Jan. 12, 2004 – "Mona Lisa Smile" takes quite a bashing from most reviewers, for all the reasons it seems likely to wind up being a barrel of fun. Serious reviewers probably shouldn't review silly movies. Oh well, just a thought.
The smile in this case belongs to — who else? — Julia Roberts as Katherine Ann Willis, a progressive UC Berkeley graduate come to Wellesley College to enlighten her art classes, and not just about art, although she does introduce them to Jackson Pollock and company.
It is 1953, and American women — at least those at Wellesley — are just beginning to try their wings outside of the kitchen and bedroom. Willis strongly advises against the ills and doldrums of marriage, an attitude that gets her a lot of grief from other faculty, and, initially, from many of her students.
Willis has her hands full with Julia Stiles as Joan, the overachiever; Maggie Gyllenhaal as Giselle, the sexpot; Kirsten Dunst as Betty, the marriage-bound shrew; and a new face, Ginnifer Goodwin, as Connie, the Rubenesque.
Wesley Morris of the Boston Globe (a serious reviewer) takes a very dim view of the whole project, calling it "the weirdest commercial film of the year." And, for just those reasons, it really sounds appealing. For instance, Morris takes a critical look at what the girls do "sitting around their dorm discussing their burgeoning sex lives with surreal candor, as Giselle slides and wraps herself around her classmates."
This, he says, is after the school nurse (a lesbian) is dismissed for supplying contraception, and Marcia Gay Harden, the "nutty speech, elocution and poise" instructor, gives a nightmare dinner party tutorial. They didn't use to have those in school, did they? And what are they?

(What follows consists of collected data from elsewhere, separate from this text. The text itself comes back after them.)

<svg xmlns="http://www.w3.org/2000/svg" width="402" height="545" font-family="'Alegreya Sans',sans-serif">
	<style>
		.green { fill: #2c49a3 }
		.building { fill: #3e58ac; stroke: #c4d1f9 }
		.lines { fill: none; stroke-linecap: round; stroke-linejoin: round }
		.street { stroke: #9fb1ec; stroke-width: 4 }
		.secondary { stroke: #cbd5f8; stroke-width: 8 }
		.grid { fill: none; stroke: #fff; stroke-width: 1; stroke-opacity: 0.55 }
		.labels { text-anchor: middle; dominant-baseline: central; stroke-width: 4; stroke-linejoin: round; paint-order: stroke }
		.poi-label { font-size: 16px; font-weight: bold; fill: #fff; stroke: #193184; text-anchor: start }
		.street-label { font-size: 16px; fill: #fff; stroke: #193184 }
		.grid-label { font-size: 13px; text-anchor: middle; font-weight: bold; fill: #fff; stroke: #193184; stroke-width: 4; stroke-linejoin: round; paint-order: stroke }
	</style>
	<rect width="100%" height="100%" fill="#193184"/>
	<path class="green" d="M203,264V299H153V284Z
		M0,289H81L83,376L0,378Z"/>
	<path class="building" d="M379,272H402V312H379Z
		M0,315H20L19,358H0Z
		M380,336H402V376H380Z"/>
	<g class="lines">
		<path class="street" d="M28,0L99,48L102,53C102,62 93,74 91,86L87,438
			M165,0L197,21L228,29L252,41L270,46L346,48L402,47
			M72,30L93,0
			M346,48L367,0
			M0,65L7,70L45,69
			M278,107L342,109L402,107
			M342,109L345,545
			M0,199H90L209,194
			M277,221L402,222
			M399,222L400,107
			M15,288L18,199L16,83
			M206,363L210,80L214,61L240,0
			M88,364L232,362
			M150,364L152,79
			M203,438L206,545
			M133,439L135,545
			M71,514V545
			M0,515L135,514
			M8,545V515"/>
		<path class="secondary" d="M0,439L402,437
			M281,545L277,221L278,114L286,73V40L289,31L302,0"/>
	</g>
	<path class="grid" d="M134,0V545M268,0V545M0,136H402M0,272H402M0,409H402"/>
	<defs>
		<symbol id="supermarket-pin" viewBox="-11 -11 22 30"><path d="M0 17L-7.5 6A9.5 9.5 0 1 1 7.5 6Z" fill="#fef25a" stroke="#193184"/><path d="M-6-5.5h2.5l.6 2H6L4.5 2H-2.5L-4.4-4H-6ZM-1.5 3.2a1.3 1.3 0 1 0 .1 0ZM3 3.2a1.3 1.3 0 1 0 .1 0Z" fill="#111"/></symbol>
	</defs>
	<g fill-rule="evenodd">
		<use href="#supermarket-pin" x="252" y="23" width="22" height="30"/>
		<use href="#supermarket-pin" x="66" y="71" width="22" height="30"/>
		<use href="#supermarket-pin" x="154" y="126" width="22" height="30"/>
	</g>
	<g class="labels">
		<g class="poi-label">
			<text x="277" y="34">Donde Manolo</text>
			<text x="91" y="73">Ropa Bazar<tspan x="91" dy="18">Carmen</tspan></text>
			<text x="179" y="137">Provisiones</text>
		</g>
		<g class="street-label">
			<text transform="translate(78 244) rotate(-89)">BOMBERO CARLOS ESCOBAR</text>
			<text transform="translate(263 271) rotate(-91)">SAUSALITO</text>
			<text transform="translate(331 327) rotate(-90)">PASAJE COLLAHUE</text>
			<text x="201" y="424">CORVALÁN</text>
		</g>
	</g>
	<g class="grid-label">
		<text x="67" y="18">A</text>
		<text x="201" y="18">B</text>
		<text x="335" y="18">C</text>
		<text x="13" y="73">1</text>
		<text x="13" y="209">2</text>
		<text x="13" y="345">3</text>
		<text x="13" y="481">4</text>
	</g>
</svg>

Morris does relent, however, on Roberts: "If her character's crusade to save her students from marriage is certainly her most baffling yet, it's also her most entertaining."
The movie "is one of those movies where heart and head clash and neither wins," according to Michael Wilmington of the Chicago Tribune. But he can be had, as well. Listen to this: "It does offer a loving, amusingly detailed re-creation of the styles and music of the Eisenhower era, as well as a stellar ensemble of actresses playing the mostly WASP upper-class."
What most of the reviewers object to is that it is most certainly not "The Prime of Miss Jean Brodie," the 1968 Maggie Smith film where Brodie gets in hot water for opening girls' minds to sex in 1930s Edinburgh. Given that it doesn't try to be, this seems an unfair comparison.
Betty, the marriage-bound, does indeed do the deed, only to have one of her classmates sing something called "Murder, He Says" at her wedding reception.
And, at last, we lose Willis as the film draws to a conclusion we cannot reveal. Morris, not to be outdone, offers his idea of where she is headed: "It's a safe bet that she's parachuting into Kabul or Baghdad right now."
"Mona Lisa Smile" is directed by Mike Newell, runs 2:05 and is rated PG-13 for sexual content and thematic issues.
It starts on Thursday at Market Square East on St. Thomas.